PGVector
使用
postgres
作为后端并利用pgvector
扩展实现的 LangChain 向量存储抽象。
代码位于一个名为: langchain_postgres 的集成包中。
您可以运行以下命令以启动一个带有 pgvector
扩展的 postgres 容器:
docker run --name pgvector-container -e POSTGRES_USER=langchain -e POSTGRES_PASSWORD=langchain -e POSTGRES_DB=langchain -p 6024:5432 -d pgvector/pgvector:pg16
状态
此代码已从 langchain_community
移植到一个专用包 langchain-postgres
。已进行以下更改:
- langchain_postgres 仅与 psycopg3 一起使用。请将您的连接字符串从
postgresql+psycopg2://...
更新为postgresql+psycopg://langchain:langchain@...
(是的,驱动程序名称是psycopg
而不是psycopg3
,但它将使用psycopg3
)。 - 嵌入存储和集合的模式已更改,以使 add_documents 能够正确处理用户指定的 ID。
- 现在必须传递一个显式的连接对象。
目前,没有机制支持在模式更改时轻松迁移数据。

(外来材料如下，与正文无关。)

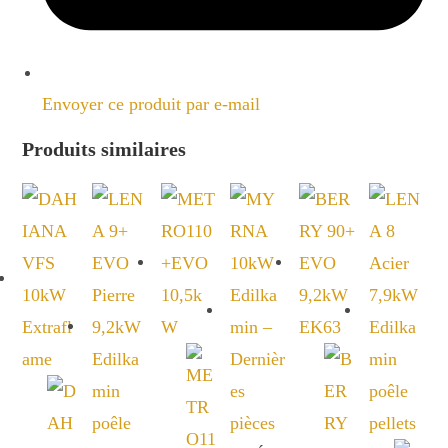
Envoyer ce produit par e-mail
Produits similaires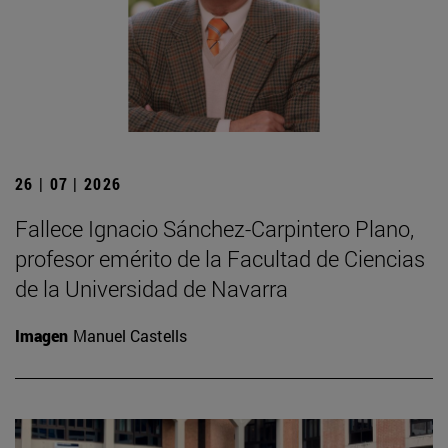
26 | 07 | 2026
Fallece Ignacio Sánchez-Carpintero Plano,
profesor emérito de la Facultad de Ciencias
de la Universidad de Navarra
Imagen
Manuel Castells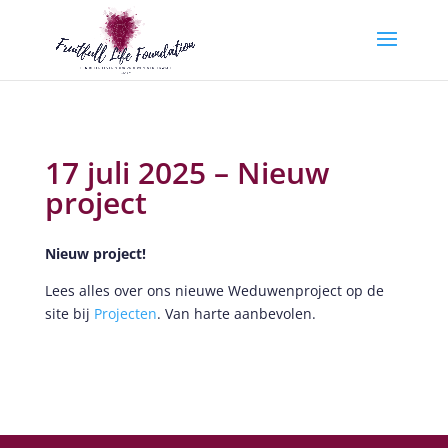
17 juli 2025 – Nieuw
project
Nieuw project!
Lees alles over ons nieuwe Weduwenproject op de
site bij
Projecten
. Van harte aanbevolen.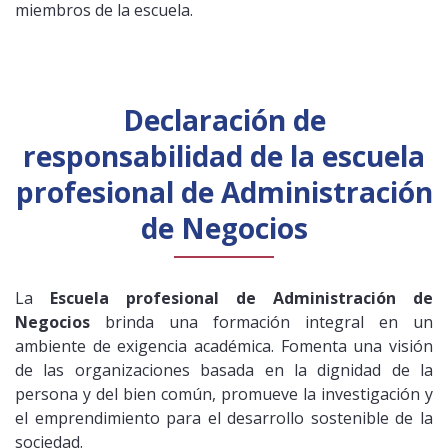
miembros de la escuela.
Declaración de
responsabilidad de la escuela
profesional de Administración
de Negocios
La
Escuela profesional de Administración de
Negocios
brinda una formación integral en un
ambiente de exigencia académica. Fomenta una visión
de las organizaciones basada en la dignidad de la
persona y del bien común, promueve la investigación y
el emprendimiento para el desarrollo sostenible de la
sociedad.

因此,向量存储中的任何模式更改都将要求用户重新创建表并重新添加文档。 如果这是一个问题,请使用其他向量存储。如果没有,这个实现应该适合您的用例。
安装依赖
在这里,我们使用 langchain_cohere
进行嵌入,但您可以使用其他嵌入提供者。
!pip install --quiet -U langchain_cohere
!pip install --quiet -U langchain_postgres
初始化向量存储
from langchain_cohere import CohereEmbeddings
from langchain_core.documents import Document
from langchain_postgres import PGVector
from langchain_postgres.vectorstores import PGVector
# See docker command above to launch a postgres instance with pgvector enabled.
connection = "postgresql+psycopg://langchain:langchain@localhost:6024/langchain" # Uses psycopg3!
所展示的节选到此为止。